**DOCUMENT TEXT**
════

STATE of West Virginia v. Patrick LARGENT.

No. 15698.

Supreme Court of Appeals of West Virginia.

July 6, 1983.

*869 Janet Frye Steele, Asst. Atty. Gen., Charleston, for appellee.

Mark D. Moreland, Moreland & Krauskopf, Romney, for appellant.


Patrick Largent appeals the May 20, 1982 order of the Circuit Court of Hampshire County, which waived the juvenile jurisdiction of the court and transferred the proceedings against him to the adult criminal jurisdiction. We reverse the lower court's decision on the grounds that the court did not hold an effective transfer hearing to make a determination of probable cause.

The appellant was charged by petition on December 8, 1981 with first degree arson, two counts of third degree arson, nighttime burglary and petit larceny. A juvenile referee found probable cause that appellant committed the offenses, and certified the case to the circuit court for further juvenile proceedings. On May 4, 1982 the appellant was indicted for daytime burglary, two counts of third-degree arson, and one of first-degree arson. The circuit judge certified the matter to the juvenile jurisdiction of the court.

On May 5, 1982 the State filed a motion to waive the juvenile jurisdiction of the circuit court, and to try the appellant as an adult, pursuant to W.Va.Code, 49-5-10 [1978]. As grounds for the transfer, the State alleged that: the appellant had been indicted for four felonies; he was 17 years old at the time these offenses were committed, having been born on February 11, 1964; the charge of first-degree arson is grounds for transfer under W.Va.Code, 49-5-10(d)(1); and, under subsection (d)(5) of the statute, appellant was charged with four felonies committed when he was over the age of 16, and had been previously adjudged delinquent for breaking and entering.

At the transfer hearing on May 11, 1982 defense counsel refused to stipulate to the allegations of the petition, noting that the statute places the burden of proof upon the State. The court proceeded to take judicial notice that appellant had been indicted for four felonies, one of which was first degree arson, which falls under the statute; directed defense counsel, over objection, to ask appellant his date of birth; and admitted into evidence through the circuit clerk the record of appellant's previous delinquency adjudication for breaking and entering.

The State presented two witnesses. The arresting officer testified that he investigated the arson of a dwelling house, and as a result of his investigation arrested the appellant. He recommended that the matter be transferred to the adult jurisdiction of the court. An owner of the house testified that she supported the officer in his recommendation; however, she had no personal knowledge of appellant's reputation or conduct in the community.

Appellant's juvenile probation officer and a psychologist testified that waiver was inappropriate, and that appellant would respond to a highly structured treatment and rehabilitation program under the court's juvenile jurisdiction. In their opinion, the opportunity for appellant to have a clean slate as an adult through expungement of his juvenile records was a major motivational factor, and very important to his rehabilitation.

════

**PROVIDED MATERIAL**
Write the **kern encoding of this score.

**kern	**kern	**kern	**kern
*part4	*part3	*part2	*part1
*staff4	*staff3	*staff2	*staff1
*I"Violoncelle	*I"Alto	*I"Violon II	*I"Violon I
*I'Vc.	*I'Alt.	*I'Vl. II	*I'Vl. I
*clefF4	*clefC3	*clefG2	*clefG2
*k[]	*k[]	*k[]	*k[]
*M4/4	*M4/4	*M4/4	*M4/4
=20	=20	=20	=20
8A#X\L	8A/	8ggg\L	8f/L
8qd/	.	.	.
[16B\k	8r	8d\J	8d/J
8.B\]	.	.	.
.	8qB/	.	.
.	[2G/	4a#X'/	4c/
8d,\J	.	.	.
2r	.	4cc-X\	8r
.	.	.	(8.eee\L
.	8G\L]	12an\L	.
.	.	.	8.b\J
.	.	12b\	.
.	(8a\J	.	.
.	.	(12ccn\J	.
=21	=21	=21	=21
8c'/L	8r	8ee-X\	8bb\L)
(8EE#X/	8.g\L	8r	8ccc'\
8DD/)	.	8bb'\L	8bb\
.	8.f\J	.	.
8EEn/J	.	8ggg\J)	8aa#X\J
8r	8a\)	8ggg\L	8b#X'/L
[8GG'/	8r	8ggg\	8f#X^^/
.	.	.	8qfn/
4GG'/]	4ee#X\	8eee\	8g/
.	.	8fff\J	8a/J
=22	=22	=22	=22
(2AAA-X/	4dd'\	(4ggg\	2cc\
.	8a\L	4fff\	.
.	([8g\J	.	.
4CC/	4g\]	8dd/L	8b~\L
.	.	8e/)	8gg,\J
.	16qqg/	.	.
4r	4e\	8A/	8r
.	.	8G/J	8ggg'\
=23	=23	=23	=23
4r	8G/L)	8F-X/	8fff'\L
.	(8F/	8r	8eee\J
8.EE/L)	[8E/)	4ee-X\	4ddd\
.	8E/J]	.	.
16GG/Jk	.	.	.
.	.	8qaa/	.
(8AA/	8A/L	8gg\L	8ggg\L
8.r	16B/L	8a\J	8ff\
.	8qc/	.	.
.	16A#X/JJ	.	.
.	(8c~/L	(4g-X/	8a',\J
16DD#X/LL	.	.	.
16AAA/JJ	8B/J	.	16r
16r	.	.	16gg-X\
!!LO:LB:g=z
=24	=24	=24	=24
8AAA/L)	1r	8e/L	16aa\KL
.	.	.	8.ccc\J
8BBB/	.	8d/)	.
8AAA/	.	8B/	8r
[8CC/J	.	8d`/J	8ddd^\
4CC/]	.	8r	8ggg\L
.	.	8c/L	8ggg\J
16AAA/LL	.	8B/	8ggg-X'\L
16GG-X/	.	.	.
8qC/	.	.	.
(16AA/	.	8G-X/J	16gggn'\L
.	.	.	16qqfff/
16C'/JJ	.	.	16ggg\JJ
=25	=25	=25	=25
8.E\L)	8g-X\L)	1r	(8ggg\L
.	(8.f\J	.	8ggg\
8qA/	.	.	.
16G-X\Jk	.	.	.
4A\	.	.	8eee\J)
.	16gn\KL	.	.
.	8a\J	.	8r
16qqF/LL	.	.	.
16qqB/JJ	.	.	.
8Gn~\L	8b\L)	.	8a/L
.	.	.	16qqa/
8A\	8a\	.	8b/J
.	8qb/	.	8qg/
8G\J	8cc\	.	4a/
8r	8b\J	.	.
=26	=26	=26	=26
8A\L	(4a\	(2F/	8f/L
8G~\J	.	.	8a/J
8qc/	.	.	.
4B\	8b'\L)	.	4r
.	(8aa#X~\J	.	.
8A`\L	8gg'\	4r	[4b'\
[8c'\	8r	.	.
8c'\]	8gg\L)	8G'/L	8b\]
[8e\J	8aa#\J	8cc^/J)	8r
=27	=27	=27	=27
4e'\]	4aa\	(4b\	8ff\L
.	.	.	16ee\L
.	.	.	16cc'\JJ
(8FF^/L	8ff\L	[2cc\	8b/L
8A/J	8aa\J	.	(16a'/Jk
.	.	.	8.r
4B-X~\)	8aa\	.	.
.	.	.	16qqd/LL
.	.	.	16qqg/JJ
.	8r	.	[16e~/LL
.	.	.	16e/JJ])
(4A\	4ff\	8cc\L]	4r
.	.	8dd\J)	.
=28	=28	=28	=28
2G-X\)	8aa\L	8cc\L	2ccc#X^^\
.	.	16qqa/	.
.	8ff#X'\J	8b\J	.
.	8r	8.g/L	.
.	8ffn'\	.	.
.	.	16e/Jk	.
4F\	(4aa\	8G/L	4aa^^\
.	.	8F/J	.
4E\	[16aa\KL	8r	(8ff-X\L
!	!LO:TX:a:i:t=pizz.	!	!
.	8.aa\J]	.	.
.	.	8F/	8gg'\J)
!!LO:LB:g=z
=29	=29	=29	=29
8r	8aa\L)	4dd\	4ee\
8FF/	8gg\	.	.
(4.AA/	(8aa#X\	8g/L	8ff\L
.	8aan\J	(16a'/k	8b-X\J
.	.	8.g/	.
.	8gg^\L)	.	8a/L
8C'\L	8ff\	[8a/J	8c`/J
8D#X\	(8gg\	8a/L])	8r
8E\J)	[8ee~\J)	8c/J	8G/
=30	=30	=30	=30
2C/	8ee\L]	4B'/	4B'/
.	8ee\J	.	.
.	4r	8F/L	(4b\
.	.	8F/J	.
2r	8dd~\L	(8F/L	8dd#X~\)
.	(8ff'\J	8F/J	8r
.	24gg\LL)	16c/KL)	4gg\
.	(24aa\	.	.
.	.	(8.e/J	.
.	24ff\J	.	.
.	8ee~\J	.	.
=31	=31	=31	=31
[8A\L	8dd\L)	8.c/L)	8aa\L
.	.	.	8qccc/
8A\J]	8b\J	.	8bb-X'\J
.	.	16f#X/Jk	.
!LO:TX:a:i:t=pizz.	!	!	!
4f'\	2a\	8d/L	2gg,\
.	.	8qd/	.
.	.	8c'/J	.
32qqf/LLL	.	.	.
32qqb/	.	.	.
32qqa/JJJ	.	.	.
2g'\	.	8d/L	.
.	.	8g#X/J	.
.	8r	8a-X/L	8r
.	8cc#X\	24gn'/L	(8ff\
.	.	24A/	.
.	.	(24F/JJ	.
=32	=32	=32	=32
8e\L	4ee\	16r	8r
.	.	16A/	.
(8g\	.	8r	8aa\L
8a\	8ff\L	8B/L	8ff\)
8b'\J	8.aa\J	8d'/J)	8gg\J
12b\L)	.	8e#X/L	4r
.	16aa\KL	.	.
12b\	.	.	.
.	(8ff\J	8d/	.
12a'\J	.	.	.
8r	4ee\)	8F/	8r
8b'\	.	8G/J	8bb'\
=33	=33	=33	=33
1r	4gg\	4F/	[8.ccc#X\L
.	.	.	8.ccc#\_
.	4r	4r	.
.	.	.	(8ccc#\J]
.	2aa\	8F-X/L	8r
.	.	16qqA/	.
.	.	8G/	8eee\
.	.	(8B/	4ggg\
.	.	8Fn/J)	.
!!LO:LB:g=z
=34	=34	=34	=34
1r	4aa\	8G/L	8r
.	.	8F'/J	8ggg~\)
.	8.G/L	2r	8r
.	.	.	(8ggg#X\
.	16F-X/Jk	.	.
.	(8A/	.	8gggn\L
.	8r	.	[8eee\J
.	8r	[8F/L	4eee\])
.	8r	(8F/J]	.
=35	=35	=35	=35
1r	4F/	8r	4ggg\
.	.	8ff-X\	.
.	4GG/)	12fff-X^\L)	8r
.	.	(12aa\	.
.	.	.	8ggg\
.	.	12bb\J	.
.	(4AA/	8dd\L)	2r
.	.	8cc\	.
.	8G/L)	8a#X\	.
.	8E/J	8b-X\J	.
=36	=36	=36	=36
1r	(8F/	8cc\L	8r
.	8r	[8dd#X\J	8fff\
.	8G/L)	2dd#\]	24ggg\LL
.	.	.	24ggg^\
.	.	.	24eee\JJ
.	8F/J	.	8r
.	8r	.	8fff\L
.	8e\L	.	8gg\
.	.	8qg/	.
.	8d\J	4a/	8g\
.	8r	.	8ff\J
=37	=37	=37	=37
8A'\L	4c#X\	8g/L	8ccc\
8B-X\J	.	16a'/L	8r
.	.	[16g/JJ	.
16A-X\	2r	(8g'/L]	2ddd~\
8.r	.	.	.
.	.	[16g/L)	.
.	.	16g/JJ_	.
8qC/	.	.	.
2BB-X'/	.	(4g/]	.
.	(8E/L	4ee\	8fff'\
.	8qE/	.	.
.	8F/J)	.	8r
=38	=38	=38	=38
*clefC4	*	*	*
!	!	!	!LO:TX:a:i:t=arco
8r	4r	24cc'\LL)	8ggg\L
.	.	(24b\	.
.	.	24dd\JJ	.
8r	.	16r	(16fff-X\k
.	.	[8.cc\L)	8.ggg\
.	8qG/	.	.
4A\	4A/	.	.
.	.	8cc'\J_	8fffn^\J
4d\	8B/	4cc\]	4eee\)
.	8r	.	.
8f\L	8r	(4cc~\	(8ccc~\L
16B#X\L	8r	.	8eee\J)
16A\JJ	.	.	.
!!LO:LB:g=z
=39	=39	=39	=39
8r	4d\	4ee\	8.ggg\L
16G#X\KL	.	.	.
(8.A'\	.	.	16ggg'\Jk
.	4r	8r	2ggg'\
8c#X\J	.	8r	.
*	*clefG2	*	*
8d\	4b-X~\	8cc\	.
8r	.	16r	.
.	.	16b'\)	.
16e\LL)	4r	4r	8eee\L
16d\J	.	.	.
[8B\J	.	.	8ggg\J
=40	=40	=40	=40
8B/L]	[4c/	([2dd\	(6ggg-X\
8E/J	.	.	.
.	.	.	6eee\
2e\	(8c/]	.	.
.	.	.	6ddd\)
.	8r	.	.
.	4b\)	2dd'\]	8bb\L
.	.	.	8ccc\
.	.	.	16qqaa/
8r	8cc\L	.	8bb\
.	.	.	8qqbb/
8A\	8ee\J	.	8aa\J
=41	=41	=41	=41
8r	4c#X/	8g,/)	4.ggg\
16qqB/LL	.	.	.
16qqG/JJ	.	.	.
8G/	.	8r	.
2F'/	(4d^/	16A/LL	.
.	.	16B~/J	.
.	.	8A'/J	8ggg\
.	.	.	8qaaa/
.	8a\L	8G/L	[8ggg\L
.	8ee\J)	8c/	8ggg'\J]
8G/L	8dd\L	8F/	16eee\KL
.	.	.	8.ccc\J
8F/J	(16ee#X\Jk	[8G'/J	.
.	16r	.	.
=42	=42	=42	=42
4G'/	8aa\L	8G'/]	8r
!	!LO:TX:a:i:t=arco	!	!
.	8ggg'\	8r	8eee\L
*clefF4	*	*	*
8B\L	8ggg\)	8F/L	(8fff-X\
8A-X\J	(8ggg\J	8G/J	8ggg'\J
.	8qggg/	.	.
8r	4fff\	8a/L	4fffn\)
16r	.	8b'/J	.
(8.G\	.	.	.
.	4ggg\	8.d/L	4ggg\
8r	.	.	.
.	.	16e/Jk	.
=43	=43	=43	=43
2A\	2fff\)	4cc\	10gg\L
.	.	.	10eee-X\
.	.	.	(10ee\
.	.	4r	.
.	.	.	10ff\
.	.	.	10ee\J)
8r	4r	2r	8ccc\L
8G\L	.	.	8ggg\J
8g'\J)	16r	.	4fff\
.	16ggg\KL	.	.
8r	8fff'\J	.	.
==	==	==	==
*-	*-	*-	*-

════

**REQUEST 1**
In the court opinion on Patrick Largent's transfer appeal, on what date did the State file its motion to waive the circuit court's juvenile jurisdiction?
**REQUEST 2**
Carry on the court opinion on Patrick Largent's transfer appeal, starting right after its last sentence.

**WRITTEN RESPONSE 1**
May 5, 1982.

**WRITTEN RESPONSE 2**
At the close of the hearing, the judge weighed the benefit to be gained from expungement against the deterrent effect of an adult conviction, and granted the motion *870 to transfer. The transfer order, entered May 20, 1982 stated, in part:

"Thereupon, the witnesses were duly sworn and the Court then heard testimony from the various witnesses for the State and the defendant, and at the conclusion of same and after due consideration, the Court does hereby sustain the Motion to have the juvenile jurisdiction of this matter waived and the proceeding transferred to the criminal jurisdiction of this Court and to have the defendant tried as an adult rather than as a juvenile and gave its finding of fact and conclusion of law concerning same...."

The appellant contends that the lower court denied him a meaningful hearing on the transfer motion. He asserts, inter alia, that there was no independent determination of probable cause by the court, nor was there any evidence adduced at the hearing to support such a finding. The record supports his contentions.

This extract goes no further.